• EXERCISE
Which lines in the data below contain the word "SameCoordinates"? Pull each of them out.
(Beginning of DATASET EXCERPTS)
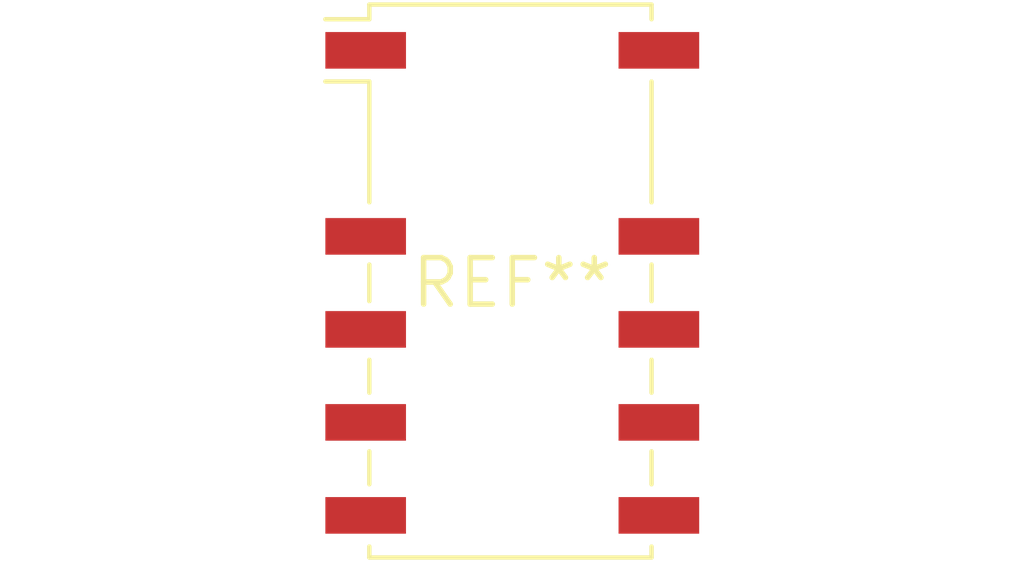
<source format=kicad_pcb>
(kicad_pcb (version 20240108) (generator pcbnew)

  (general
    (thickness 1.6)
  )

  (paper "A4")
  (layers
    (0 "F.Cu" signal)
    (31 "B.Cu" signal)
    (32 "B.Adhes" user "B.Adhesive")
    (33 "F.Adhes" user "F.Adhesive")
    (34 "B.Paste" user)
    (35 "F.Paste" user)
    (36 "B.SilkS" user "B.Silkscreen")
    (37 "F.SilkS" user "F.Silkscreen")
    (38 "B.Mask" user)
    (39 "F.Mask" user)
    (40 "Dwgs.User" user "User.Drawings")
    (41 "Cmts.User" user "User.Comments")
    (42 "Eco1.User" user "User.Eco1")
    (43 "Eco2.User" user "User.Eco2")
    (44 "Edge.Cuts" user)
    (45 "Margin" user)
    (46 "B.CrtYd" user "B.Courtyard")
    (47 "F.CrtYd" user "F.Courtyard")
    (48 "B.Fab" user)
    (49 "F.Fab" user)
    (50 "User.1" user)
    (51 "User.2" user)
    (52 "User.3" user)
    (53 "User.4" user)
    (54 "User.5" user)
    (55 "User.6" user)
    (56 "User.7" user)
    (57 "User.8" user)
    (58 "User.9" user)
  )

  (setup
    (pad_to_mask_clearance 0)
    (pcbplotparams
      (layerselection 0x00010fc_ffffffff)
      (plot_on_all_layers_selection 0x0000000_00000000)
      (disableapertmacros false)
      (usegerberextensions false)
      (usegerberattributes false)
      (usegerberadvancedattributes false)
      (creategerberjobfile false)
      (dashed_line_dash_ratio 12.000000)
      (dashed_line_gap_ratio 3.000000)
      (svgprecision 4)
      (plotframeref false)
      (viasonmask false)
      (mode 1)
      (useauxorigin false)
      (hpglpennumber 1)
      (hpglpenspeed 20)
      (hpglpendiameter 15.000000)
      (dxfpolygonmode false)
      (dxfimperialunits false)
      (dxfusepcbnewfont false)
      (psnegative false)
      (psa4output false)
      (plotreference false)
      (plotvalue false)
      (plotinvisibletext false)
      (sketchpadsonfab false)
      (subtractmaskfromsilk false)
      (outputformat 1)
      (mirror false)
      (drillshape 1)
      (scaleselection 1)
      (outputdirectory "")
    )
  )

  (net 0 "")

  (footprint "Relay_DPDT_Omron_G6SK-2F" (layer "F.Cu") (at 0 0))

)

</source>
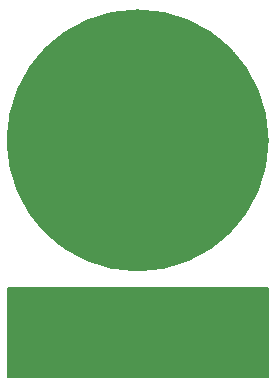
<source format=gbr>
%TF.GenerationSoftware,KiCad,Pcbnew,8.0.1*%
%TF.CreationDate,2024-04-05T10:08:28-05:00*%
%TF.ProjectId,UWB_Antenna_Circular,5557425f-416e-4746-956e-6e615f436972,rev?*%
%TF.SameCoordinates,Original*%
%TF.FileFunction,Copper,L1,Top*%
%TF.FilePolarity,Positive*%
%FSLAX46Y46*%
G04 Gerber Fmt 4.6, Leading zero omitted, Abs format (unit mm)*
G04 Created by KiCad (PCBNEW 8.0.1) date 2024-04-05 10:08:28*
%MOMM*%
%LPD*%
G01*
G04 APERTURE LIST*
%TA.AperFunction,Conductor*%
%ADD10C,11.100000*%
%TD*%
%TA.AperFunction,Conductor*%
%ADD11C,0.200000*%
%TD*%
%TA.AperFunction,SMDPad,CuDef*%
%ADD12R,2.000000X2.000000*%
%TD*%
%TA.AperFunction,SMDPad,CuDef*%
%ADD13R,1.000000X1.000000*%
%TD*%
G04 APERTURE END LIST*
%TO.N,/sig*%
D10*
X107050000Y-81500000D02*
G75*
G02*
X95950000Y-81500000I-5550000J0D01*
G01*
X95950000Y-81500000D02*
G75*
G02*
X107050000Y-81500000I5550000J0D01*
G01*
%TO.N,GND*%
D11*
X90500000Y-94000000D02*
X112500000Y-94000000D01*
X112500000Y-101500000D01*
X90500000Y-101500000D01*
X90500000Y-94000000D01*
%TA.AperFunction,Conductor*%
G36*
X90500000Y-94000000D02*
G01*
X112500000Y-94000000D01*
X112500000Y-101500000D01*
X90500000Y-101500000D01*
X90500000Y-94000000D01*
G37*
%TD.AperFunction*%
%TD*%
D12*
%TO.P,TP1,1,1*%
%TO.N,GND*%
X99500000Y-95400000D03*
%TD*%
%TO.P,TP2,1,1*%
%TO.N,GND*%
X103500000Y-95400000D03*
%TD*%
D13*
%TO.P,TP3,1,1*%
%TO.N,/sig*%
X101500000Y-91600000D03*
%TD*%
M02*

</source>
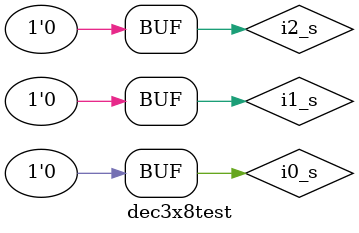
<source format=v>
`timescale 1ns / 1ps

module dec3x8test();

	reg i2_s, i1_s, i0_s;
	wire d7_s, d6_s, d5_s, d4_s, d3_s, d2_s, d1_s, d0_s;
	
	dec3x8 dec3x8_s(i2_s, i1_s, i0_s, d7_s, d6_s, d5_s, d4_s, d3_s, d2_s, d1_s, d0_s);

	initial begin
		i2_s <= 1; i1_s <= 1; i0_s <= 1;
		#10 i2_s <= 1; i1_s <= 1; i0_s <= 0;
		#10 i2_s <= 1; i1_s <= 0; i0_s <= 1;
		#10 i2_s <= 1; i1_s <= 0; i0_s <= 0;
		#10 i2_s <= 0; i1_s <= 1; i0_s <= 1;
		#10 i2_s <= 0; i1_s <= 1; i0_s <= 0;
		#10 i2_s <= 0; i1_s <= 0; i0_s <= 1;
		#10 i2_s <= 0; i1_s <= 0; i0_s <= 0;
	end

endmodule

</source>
(End of DATASET EXCERPTS)
(Beginning of DATASET EXCERPTS)
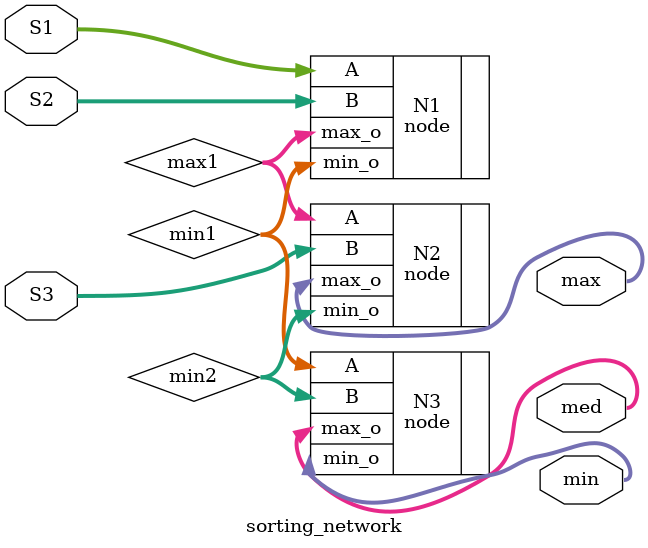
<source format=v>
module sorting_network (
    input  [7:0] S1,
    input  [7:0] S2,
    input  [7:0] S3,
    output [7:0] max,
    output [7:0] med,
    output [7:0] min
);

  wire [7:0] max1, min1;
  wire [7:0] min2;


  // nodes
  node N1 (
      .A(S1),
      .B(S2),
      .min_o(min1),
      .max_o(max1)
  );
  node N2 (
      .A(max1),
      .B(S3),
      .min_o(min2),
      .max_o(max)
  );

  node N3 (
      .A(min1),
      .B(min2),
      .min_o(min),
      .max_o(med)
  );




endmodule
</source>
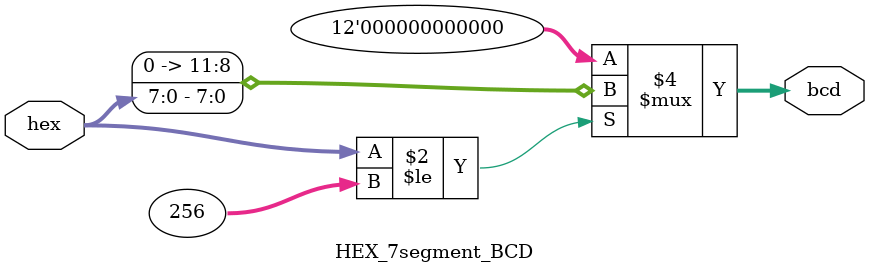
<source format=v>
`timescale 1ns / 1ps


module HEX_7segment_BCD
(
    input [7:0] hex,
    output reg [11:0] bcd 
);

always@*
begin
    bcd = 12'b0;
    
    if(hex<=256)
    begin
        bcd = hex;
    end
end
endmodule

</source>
(End of DATASET EXCERPTS)
(Beginning of DATASET EXCERPTS)
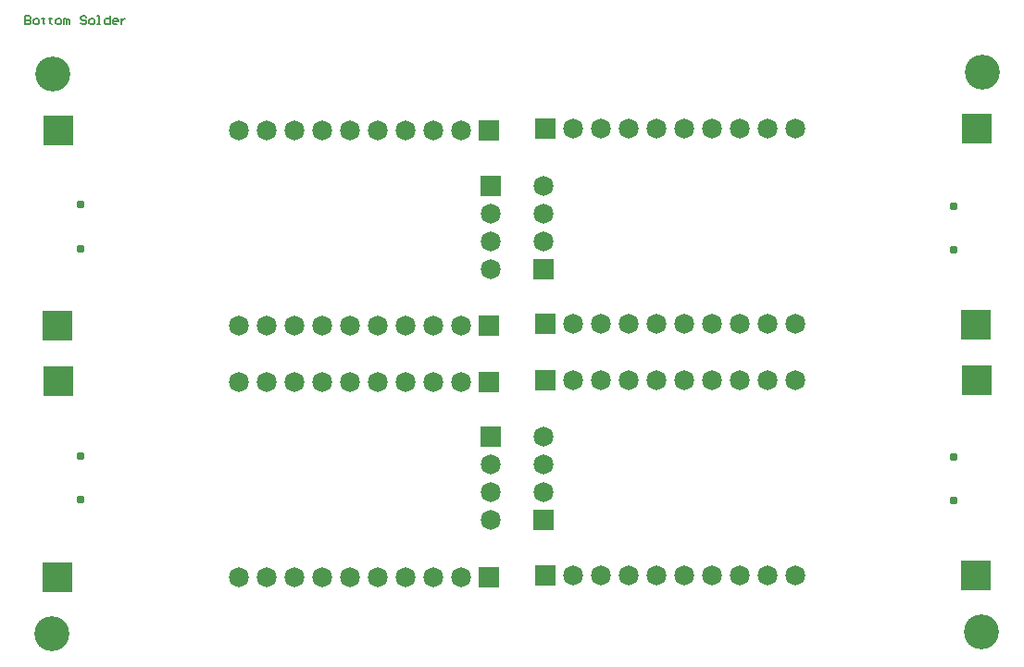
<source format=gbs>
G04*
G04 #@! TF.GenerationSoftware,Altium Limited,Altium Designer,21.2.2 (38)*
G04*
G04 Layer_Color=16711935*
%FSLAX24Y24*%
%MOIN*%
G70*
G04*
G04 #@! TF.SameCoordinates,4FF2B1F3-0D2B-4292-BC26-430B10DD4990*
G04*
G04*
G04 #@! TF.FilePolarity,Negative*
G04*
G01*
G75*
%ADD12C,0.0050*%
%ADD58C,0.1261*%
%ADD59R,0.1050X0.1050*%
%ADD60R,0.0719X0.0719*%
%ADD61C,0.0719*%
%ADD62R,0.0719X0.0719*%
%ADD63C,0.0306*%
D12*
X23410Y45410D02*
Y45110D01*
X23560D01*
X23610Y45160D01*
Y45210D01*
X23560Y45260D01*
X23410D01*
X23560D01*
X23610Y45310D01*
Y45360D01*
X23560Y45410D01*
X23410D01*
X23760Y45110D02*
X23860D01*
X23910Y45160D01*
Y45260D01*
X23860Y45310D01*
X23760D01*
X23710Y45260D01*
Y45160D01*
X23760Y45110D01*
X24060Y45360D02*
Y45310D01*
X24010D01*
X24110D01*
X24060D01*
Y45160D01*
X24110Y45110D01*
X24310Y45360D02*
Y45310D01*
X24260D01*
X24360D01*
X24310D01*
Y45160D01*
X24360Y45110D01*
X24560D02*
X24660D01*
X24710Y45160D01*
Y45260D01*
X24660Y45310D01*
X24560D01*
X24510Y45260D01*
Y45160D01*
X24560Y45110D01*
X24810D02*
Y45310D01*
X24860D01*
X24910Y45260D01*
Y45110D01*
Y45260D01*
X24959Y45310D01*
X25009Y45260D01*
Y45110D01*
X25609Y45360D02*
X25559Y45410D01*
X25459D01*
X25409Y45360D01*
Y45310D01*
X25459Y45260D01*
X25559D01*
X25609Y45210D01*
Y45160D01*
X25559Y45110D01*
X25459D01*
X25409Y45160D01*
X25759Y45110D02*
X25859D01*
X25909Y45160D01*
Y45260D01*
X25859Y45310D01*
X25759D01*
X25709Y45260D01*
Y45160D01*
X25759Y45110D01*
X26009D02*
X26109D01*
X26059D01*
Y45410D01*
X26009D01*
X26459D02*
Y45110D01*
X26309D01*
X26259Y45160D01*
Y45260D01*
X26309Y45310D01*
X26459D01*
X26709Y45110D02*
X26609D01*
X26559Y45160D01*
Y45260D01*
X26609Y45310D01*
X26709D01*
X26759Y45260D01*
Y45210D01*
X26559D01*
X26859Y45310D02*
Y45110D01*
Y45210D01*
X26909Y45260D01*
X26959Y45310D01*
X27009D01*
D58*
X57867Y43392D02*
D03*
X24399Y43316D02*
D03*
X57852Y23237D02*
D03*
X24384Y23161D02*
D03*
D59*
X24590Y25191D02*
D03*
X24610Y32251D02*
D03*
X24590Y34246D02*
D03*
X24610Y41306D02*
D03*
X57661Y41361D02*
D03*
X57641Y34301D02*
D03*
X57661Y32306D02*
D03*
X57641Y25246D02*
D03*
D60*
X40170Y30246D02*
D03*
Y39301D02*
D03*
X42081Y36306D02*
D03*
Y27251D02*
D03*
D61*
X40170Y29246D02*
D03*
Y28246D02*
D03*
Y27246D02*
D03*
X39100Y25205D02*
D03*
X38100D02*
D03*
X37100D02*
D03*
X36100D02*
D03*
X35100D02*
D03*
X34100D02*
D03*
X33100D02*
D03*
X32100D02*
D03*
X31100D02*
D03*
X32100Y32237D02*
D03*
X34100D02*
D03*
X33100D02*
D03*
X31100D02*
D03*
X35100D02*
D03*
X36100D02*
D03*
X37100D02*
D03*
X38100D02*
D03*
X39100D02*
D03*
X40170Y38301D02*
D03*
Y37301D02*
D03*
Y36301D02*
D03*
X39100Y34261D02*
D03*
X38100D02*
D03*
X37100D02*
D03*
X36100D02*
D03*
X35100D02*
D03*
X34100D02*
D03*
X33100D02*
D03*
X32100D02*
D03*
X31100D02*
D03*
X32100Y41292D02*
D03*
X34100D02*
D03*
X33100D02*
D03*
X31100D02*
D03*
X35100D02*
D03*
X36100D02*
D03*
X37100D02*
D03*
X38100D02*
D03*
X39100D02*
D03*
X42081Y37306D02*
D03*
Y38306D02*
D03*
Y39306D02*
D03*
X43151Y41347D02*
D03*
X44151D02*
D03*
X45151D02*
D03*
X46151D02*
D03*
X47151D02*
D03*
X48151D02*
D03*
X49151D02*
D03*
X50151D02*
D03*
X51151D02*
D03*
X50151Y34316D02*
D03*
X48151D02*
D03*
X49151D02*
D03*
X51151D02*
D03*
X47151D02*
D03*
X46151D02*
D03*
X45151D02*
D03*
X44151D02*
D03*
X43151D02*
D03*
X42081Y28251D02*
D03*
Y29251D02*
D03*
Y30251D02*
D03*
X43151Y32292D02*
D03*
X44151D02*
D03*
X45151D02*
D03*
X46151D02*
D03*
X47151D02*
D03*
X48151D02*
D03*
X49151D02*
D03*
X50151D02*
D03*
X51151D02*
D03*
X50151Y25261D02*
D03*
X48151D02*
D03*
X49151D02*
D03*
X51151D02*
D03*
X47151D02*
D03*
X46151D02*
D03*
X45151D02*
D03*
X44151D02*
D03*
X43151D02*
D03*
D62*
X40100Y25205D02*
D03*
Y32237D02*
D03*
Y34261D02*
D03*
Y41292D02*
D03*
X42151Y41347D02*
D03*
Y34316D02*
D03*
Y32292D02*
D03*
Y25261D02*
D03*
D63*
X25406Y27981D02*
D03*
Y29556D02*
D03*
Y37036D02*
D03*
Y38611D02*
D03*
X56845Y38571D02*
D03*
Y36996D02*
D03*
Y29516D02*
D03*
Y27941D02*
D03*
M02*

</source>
(End of DATASET EXCERPTS)
• THE ANSWER
%TF.SameCoordinates,Original*%
G04 #@! TF.SameCoordinates,4FF2B1F3-0D2B-4292-BC26-430B10DD4990*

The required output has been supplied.